Castleberry ISD to pilot performance-based principal pay through state strategic compensation grant
Summary
Catherine Walker described a state-funded pilot tying principal pay to student outcomes, instructional leadership (TPAS) and campus environment; the district will implement a hold-harmless year and roll principal pay changes into 2027.
Catherine Walker, director of talent acquisition and development, presented Castleberry ISD’s plan to implement a principal-focused strategic compensation system funded in part by a Texas Education Agency grant.
Walker said Castleberry was among roughly a dozen districts selected to pilot the strategic compensation model that ties pay to three weighted categories: student outcomes (60%), instructional leadership (20%) and campus environment (20%). Student outcomes will use campus accountability ratings and student-growth measures; instructional leadership will use the Texas Principal Evaluation and Support System (TPESS), and the campus environment metric will include safety, attendance, teacher satisfaction and family engagement.

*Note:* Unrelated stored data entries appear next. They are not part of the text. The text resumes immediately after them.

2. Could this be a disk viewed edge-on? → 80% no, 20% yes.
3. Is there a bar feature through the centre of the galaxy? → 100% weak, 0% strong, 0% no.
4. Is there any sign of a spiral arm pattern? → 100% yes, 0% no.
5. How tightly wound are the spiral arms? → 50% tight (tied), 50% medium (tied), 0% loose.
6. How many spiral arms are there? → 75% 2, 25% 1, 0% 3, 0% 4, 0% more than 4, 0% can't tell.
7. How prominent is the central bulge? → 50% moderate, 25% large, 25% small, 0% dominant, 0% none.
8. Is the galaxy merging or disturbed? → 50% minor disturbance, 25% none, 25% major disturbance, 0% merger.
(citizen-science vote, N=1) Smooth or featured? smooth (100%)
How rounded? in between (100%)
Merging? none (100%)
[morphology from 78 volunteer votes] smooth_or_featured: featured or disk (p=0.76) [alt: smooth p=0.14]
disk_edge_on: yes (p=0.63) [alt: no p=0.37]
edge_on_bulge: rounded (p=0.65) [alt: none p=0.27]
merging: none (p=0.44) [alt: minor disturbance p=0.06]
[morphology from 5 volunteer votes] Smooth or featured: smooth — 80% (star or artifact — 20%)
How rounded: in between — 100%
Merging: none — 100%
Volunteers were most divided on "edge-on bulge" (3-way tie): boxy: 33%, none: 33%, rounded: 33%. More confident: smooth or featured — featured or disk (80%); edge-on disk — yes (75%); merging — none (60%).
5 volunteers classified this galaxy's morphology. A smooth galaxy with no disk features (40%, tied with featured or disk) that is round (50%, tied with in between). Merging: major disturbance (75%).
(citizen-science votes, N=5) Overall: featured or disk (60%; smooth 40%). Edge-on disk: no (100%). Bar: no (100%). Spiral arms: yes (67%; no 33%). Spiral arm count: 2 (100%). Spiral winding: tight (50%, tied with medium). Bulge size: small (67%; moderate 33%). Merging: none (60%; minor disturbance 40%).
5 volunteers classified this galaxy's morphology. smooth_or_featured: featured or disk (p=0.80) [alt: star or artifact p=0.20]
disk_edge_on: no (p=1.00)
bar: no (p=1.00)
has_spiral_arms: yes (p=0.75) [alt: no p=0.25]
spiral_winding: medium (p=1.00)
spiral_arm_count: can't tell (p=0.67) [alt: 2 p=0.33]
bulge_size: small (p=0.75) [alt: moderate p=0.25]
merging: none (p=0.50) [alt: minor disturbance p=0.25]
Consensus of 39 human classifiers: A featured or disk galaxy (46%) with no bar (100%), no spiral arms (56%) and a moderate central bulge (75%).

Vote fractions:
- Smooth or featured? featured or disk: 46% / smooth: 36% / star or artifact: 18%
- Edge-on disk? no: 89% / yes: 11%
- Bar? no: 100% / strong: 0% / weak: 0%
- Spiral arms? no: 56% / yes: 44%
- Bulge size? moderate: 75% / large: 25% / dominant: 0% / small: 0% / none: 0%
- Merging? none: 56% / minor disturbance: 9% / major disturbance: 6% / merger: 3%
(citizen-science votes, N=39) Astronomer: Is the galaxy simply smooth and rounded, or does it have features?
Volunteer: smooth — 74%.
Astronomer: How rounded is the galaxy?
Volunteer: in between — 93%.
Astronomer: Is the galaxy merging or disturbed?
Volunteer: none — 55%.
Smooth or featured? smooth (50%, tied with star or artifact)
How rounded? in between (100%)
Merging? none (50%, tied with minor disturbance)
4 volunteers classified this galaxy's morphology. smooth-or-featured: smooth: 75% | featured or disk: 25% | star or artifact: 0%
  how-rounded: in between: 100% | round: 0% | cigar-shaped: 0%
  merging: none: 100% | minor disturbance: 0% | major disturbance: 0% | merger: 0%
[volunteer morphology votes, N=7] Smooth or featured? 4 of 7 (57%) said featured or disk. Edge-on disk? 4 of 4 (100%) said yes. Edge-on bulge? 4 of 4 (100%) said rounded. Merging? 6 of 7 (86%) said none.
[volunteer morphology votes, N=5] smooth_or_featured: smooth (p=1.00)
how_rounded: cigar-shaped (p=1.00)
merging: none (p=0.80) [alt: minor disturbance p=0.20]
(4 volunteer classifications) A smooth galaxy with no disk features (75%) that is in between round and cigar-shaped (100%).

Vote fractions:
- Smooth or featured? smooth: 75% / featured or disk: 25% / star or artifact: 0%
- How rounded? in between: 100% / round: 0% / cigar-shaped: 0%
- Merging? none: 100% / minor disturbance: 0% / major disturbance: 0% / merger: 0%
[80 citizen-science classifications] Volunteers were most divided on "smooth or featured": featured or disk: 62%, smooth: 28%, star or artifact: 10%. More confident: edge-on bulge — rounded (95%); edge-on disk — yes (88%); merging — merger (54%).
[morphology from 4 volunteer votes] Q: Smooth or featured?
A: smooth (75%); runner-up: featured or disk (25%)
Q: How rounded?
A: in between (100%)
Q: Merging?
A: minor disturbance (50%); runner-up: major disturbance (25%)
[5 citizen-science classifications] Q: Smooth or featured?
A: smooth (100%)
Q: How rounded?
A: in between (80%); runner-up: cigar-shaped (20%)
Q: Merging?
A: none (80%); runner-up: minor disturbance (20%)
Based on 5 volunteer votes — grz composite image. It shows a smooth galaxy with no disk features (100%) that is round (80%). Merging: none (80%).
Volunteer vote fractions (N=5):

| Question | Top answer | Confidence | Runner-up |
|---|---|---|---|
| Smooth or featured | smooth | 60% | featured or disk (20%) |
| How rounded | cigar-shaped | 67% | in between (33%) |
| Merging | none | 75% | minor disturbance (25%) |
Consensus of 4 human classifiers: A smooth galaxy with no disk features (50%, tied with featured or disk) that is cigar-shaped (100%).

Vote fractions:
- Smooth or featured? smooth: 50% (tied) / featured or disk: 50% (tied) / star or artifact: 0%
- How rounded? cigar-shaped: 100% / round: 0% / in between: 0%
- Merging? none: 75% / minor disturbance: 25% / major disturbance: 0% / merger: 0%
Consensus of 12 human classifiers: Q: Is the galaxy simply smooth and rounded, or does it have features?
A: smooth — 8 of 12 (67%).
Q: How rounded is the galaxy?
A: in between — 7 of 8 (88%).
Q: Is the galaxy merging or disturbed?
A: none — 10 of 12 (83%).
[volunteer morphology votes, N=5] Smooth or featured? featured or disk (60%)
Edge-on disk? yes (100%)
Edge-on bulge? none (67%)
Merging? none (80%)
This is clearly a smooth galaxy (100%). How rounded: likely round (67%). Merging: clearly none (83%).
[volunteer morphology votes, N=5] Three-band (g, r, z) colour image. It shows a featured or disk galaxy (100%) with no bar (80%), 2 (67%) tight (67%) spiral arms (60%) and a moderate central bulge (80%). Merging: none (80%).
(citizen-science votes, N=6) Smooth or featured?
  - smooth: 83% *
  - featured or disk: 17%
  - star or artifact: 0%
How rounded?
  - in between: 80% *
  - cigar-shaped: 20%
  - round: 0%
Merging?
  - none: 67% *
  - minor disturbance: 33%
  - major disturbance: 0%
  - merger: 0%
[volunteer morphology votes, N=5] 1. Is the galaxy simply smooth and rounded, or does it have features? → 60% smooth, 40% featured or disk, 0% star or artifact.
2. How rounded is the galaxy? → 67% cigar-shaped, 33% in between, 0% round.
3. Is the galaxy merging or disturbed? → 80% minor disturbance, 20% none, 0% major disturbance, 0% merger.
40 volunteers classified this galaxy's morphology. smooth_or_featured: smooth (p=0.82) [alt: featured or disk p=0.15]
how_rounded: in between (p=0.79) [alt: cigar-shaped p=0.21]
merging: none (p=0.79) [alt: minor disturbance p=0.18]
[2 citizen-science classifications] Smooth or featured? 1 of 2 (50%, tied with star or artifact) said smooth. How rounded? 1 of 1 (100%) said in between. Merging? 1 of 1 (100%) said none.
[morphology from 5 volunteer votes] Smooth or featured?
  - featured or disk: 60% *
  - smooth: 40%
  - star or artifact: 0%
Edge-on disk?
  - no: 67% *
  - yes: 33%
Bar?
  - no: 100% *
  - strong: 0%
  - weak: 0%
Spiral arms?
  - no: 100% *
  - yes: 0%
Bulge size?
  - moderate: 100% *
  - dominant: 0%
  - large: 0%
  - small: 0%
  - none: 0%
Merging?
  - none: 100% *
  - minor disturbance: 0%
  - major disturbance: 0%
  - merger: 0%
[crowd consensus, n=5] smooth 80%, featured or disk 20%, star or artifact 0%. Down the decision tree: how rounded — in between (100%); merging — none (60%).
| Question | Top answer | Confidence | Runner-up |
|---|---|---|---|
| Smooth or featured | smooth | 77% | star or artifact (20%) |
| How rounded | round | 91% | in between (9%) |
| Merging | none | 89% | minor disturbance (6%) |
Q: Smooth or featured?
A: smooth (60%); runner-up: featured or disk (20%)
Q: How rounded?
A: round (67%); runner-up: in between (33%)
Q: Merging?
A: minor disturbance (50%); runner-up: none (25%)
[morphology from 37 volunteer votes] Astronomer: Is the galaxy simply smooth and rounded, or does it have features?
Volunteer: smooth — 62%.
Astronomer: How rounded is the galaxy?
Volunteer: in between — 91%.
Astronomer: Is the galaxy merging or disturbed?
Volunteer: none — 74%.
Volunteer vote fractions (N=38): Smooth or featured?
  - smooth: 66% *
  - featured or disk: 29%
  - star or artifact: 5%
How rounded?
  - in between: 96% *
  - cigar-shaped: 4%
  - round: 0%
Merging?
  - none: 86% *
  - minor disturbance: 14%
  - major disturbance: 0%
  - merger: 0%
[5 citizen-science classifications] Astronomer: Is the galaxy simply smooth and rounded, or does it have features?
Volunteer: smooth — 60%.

Walker displayed a sample scorecard showing how points map to an effectiveness level and then to salary bands. She said principals would receive a “what-if” scorecard using 2024–25 data so they can see how the system would affect pay. Walker emphasized the district will implement a hold-harmless year so principals whose computed effectiveness band falls below their current salary will not lose pay in the first year. After the pilot year, the district will use a two-year rolling average.
Board members asked about appeals or overrides for principals whose scores may be affected by turnover or other exogenous factors. Walker said the two-year rolling average will smooth out one-year swings and that any board-level override or policy change would be brought to a committee for discussion. Board members also asked whether assistant principals and other roles will be included; Walker said the principal plan is phase one and the district will explore additional roles and alignment with the teacher incentive allotment (TIA) in future years.
Walker and other administrators said stakeholder feedback informed adjustments made to the design. The plan aims to reward strong-performing principals and to retain instructional leaders; Walker said similar models have been used by larger Texas districts such as Dallas and Fort Worth.
Ending: The board received the update and engaged in questions; no vote was taken on the framework at this meeting.